Yes--lock up your parents and hide the key for May's installment of How I Learned. Or - screw it - bring your parents to the show. All bets are off, bitches! And nobody's going to get grounded. Let's get fresh and blame it on them. This one's going to be a doozy (i.e., THE TIME OF OUR LIVES)! Holy shit, I'm excited.
Hope to see you there!
xoxo Blaise
The How I Learned Series Inevitably Presents:
HOW I LEARNED IT'S BASICALLY ALL MY PARENTS' FAULT
Featuring:
JANICE ERLBAUM
(Girlbomb)
TERENCE MICKEY
(The Moth)
RAKESH SATYAL
(Blue Boy)
RACHEL SHERMAN
(Living Room)
Hosted by BLAISE ALLYSEN KEARSLEY
***
Wednesday, May 26th
8:00PM (Doors open at 7:00)
HAPPY ENDING
302 Broome Street
between Forsyth + Eldridge
(It's the pink awning that says "XIE HE Health Club")
J, M, Z, F to Delancey B, D to Grand
FREE
***
JANICE ERLBAUM is the author of GIRLBOMB: A Halfway Homeless Memoir (Villard, 2006) and HAVE YOU FOUND HER: A Memoir (Villard, 2008). You can find her at girlbomb.com.
TERENCE MICKEY, as is evident in his childhood photos, is a reader. Reading led to writing. Writing led to a depraved lifestyle, which includes storytelling. He’s performed on the Moth MainStage, as well as other stages. He teaches storytelling in the Moth corporate and outreach programs. And he’s taking Grace Paley’s advice – “write what you don’t know about what you know” – by working on a novel based on his family’s business since 1885: garbage.
RAKESH SATYAL is the author of the novel BLUE BOY, a gender-bending comedy about a young Indian American boy's fascination with the Hindy god Krishna. He is an editor at HarperCollins, where he edits such authors as Armistead Maupin, Clive Barker, Paulo Coelho, and Paul Rudnick. A member of the planning committee for the annual PEN World Voices Festival, he speaks frequently at writers' conferences. He lives in Brooklyn.

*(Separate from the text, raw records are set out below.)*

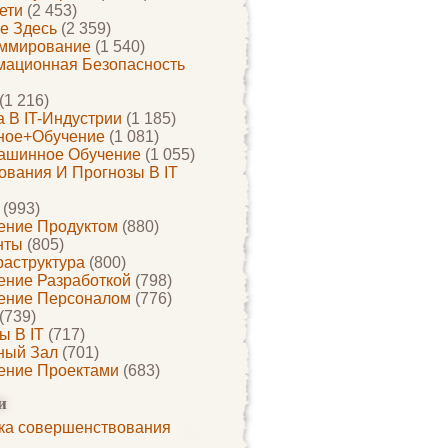
ети
(2 453)
е Здесь
(2 359)
ммирование
(1 540)
ационная Безопасность
(1 216)
 В IT-Индустрии
(1 185)
ное+обучение
(1 081)
ашинное Обучение
(1 055)
ования И Прогнозы В IT
(993)
ение Продуктом
(880)
нты
(805)
раструктура
(800)
ение Разработкой
(798)
ение Персоналом
(776)
(739)
ы В IT
(717)
ный Зал
(701)
ение Проектами
(683)
и
ка совершенствования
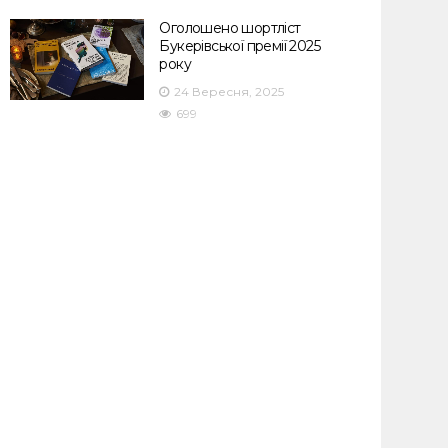
Оголошено шортліст
Букерівської премії 2025
року
24 Вересня, 2025
699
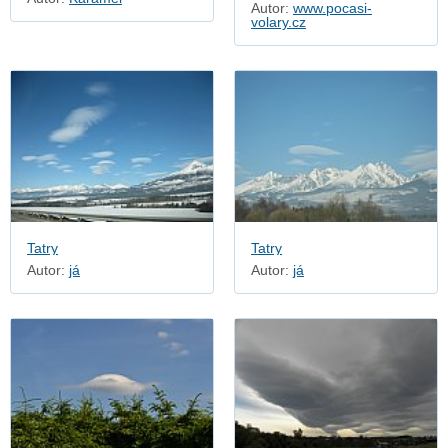
Autor:
www.pocasi-
volary.cz
Tatry
Tatry
Autor:
já
Autor:
já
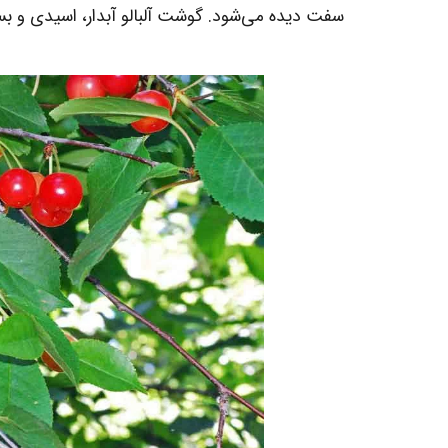
سفت دیده می‌شود. گوشت آلبالو آبدار، اسیدی و بس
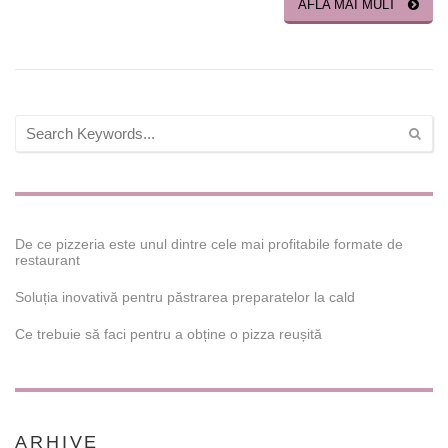
AFLA MAI MULT
De ce pizzeria este unul dintre cele mai profitabile formate de
restaurant
Soluția inovativă pentru păstrarea preparatelor la cald
Ce trebuie să faci pentru a obține o pizza reușită
ARHIVE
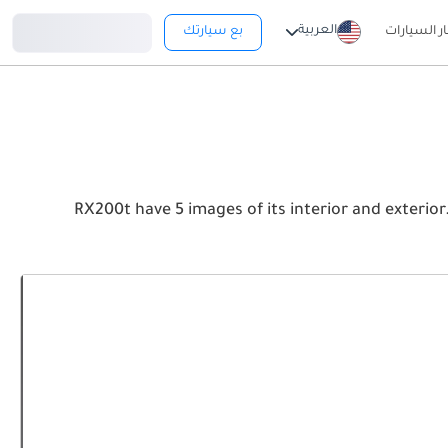
تسجيل دخول
العربية
ار السيارات
بع سيارتك
RX200t have 5 images of its interior and exterior. Take a look at the Fron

RACHEL SHERMAN holds an MFA in fiction from Columbia University. Her first book, THE FIRST HURT, was short-listed for the Story Prize and the Frank O'Connor International Short Story Award, and was named one of the 25 Books to Remember in 2006 by the New York Public Library. The New York Times Book Review called her most recent book, the novel LIVING ROOM, "perfectly paced." She teaches writing at Rutgers and Columbia Universities and lives in Brooklyn.